If ever there was a magic enchantment which put to sleep the court and castle, it was such clear and elegant music as this. So I thought to myself as a silence fell upon the beauty of women and the men in their formal dress and decorations. Then the spell was cast in the plaintive descending chords which are the prelude to the “Etudes Symphoniques.” I was so absorbed in thoughts of Schumann, the great romantic angel who died in the madhouse, his soul torn between the sublime inner music of paradise and the torment of the devil's fugues, that I could not have told you if there was a woman within a hundred yards of me. My eye came to rest on her the first time and I scarcely noticed anything about her.

She was eighteen, I suppose, and she had straight blond hair which was put up into a coquettish little bun on the top of her head. It was worn rather as a little girl might, giving an appearance which is both prim and yet somehow provoking.

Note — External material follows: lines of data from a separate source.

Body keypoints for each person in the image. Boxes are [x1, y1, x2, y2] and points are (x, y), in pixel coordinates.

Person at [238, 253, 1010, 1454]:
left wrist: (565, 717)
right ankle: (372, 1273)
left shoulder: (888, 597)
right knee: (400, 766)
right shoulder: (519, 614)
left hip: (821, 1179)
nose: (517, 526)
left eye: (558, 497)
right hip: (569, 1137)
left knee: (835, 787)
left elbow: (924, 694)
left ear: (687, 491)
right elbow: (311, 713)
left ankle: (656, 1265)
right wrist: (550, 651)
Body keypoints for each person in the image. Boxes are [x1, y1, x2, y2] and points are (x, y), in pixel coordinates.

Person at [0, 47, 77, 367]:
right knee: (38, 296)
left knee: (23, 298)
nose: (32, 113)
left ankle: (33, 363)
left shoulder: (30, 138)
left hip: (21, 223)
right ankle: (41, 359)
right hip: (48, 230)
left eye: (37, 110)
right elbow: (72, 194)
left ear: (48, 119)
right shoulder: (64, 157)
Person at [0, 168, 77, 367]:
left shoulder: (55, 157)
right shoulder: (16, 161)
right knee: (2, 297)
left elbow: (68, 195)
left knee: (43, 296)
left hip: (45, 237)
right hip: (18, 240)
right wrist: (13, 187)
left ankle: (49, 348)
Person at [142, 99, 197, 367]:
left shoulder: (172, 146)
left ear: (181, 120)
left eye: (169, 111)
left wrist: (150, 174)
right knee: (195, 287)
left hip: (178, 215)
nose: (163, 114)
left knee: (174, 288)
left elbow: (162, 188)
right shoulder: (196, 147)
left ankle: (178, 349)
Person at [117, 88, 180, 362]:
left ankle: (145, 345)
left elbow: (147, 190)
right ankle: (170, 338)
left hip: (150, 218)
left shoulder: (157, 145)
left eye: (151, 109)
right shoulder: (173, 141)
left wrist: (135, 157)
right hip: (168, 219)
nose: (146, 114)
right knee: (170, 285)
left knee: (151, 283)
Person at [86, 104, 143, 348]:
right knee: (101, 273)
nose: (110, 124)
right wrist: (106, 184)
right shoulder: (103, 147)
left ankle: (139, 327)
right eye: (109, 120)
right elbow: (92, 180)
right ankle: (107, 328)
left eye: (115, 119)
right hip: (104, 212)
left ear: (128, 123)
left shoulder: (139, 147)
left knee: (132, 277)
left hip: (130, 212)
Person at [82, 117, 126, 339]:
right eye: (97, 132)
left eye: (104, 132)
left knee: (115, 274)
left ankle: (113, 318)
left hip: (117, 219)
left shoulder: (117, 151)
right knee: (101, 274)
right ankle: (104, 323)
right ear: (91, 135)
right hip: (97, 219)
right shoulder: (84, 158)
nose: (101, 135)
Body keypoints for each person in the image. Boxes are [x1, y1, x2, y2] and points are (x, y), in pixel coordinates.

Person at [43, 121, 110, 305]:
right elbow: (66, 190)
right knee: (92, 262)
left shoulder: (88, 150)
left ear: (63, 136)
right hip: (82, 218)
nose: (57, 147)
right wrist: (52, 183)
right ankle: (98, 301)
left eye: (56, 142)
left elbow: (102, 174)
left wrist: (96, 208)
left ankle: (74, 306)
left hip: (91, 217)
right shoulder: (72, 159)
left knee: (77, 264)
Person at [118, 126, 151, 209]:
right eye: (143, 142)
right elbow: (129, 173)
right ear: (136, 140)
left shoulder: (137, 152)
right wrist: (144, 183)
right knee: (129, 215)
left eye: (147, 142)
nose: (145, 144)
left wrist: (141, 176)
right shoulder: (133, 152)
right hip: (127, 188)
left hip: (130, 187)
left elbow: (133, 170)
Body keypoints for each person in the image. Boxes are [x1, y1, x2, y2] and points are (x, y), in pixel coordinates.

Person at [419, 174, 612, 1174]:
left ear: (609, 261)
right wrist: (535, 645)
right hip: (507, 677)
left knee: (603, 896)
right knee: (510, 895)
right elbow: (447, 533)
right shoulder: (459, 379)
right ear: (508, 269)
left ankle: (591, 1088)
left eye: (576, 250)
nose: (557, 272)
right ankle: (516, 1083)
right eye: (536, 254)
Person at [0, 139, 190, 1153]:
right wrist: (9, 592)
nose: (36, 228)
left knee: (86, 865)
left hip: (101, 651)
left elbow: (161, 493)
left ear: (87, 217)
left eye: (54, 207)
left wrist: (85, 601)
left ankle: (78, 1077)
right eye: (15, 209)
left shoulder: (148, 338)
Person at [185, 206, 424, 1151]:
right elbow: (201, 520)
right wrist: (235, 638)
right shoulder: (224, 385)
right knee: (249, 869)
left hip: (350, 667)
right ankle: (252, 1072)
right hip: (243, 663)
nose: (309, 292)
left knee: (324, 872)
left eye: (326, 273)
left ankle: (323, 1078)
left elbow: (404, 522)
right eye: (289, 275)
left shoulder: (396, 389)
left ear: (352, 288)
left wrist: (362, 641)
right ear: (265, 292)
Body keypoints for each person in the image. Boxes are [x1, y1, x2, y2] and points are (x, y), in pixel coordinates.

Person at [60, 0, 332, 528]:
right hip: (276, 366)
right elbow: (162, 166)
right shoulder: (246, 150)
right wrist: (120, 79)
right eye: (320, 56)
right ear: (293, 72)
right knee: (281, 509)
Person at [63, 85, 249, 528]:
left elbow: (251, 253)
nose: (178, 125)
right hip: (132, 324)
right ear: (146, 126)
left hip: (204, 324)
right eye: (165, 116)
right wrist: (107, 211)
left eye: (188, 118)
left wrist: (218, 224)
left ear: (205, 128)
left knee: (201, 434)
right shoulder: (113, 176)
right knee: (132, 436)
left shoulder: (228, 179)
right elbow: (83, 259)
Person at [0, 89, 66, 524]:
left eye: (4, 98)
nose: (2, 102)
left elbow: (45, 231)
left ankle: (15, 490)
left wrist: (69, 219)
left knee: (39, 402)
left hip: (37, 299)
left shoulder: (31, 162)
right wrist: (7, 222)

We were sitting at opposite ends of a crescent-shaped row of seats. It was not surprising, then, that my eye should rest upon her from time to time. Again the plaintive elegiac chords; their harmonies extended as suggestively as only the great Schumann could do. Without being at first aware of it, I was looking at her again. You will laugh at me, my dearest Maude. I know you will. And yet I beg you to try and understand. She was no ravishing beauty. I cannot tell you what it was in her race which drew my gaze back to her so often that, at last, I felt she and every other person in the recital room must have observed the oddity of my conduct. No, my beloved cousin, it was not the face of a great beauty. Does that matter? Petrarch, they say, only saw his earthly goddess Laura De Sade on a single occasion. And yet, the greatest of all love poets devoted the rest of his life to her praise.